Because our brain is so complex and complicated, it can be impossible to understand why sometimes the brain seems to think that going to a dressage show necessitates a physiological response on a par with being chased by a T-Rex. The lines between preparing to perform and taking preservative action can be quite…. blurry. How do we teach our brain that Prelim 5 is unlikely to be life threatening? Well, that’s where things get interesting. Luckily, we live in a modern and progressive time. The need to understand the self as a whole and, with the aim of improving performance-be that in sport, in business or in life-has seen a steady increase in different types of support systems. Performance Psychology, Cognitive Behavioural Therapy, Neuro-linguistic Programming, performance hypnotherapy, mindfulness, meditation….. the list goes on and on. There is enormous benefit to be gained for almost anyone, in deciding you would like to learn more about yourself. Working with a professional to achieve this can be life changing. Techniques such as thought stopping and positive reframing can be transformative, as can using mantras and short meditations. Sometimes though, we need a way to get from a state of escalating anxiety back to a place of calm. We need to slow everything down, bring some oxygen to the brain and regain control of our thought processes.


Calm it down

The 7-11 breathing exercise is a great place to start. A person will breathe in through their mouth to a count of seven. As they breathe in, they will fill the lungs and allow the tummy to push forward as the diaphragm expands down. The person will then breathe out through the nose, to a count of 11. This exercise repeated for 5-10 minutes will bring about a positive improvement in overall physiological and psychological function. This technique activates the Parasympathetic Nervous System, which is responsible for bringing about an opposing state to ‘fight or flight’-known as ‘rest and digest’. The out breaths during 7-11 decrease blood pressure, dilate the pupils and, slow the heart rate, which in turn lowers emotional arousal. Breathing techniques are also completely free……

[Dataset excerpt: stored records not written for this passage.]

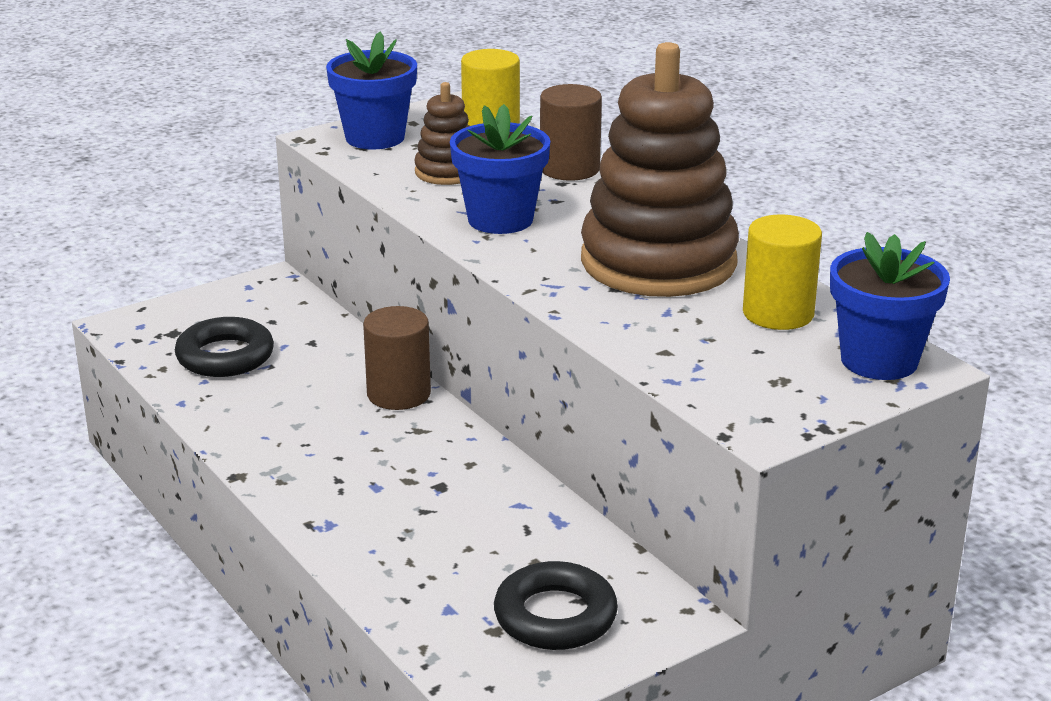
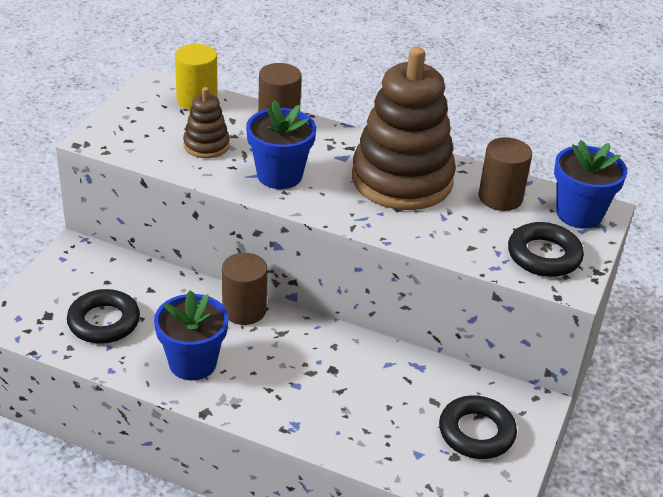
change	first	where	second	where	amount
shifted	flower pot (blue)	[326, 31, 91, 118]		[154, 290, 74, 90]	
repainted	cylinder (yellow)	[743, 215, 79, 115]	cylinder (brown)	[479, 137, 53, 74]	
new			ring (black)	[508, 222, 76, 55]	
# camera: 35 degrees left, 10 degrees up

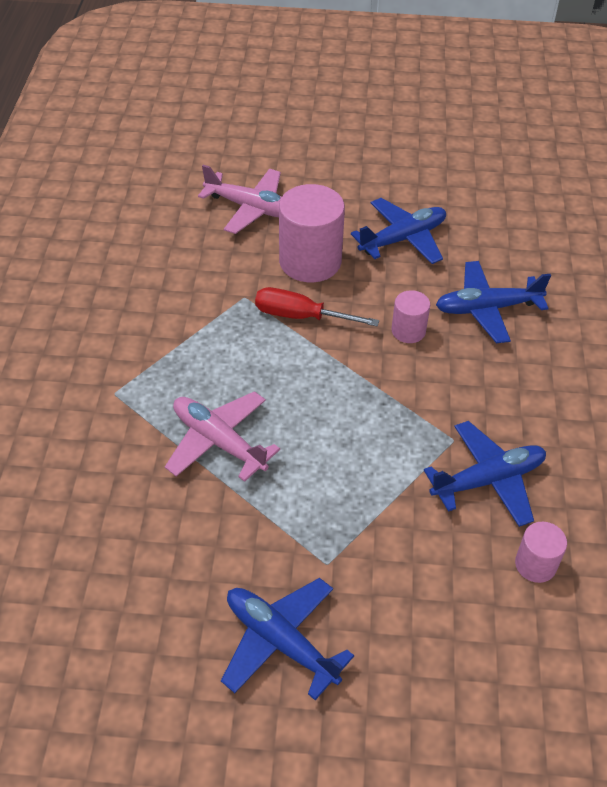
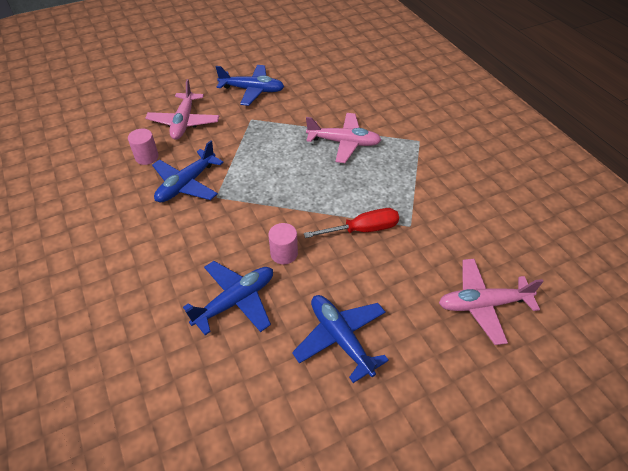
change	first	where	second	where	amount
new			plane (pink)	[145, 79, 74, 61]	
rotated	plane (blue)	[351, 198, 95, 66]		[292, 295, 97, 88]	120 degrees clockwise
gone	cylinder (pink)	[279, 184, 66, 98]			
# camera: 150 degrees right, 0 degrees up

A good coach will help you and your horse

Image courtesy of Liz Eaton BHS Performance Coach


One final point

Alongside building a support system and a mental ‘tool box’ for yourself, it can be very helpful to also implement the services of a good riding instructor or coach. This many-pronged approach can help a rider to adapt, overcome and improvise, and go from strength to strength-both on and off the horse.